[Page images and extracted text]
....
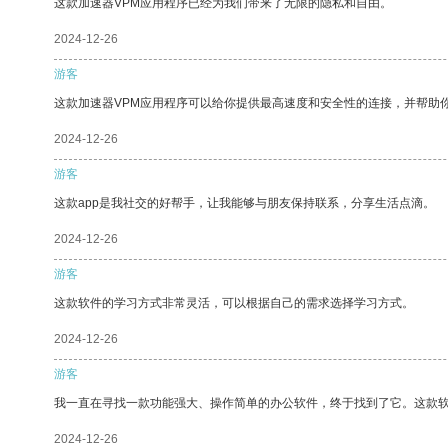
这款加速器VPM应用程序已经为我们带来了无限的隐私和自由。
2024-12-26
游客
这款加速器VPM应用程序可以给你提供最高速度和安全性的连接，并帮助
2024-12-26
游客
这款app是我社交的好帮手，让我能够与朋友保持联系，分享生活点滴。
2024-12-26
游客
这款软件的学习方式非常灵活，可以根据自己的需求选择学习方式。
2024-12-26
游客
我一直在寻找一款功能强大、操作简单的办公软件，终于找到了它。这款
2024-12-26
....
--- TASK GOAL ---
Return only those lines that run from the one containing "这款软件的学习方式非常灵活，可以根据自己的需求选择学习方式。" through the end of the entries, keeping each exactly as written.

--- ANSWER BOX ---
这款软件的学习方式非常灵活，可以根据自己的需求选择学习方式。
2024-12-26
游客
我一直在寻找一款功能强大、操作简单的办公软件，终于找到了它。这款
2024-12-26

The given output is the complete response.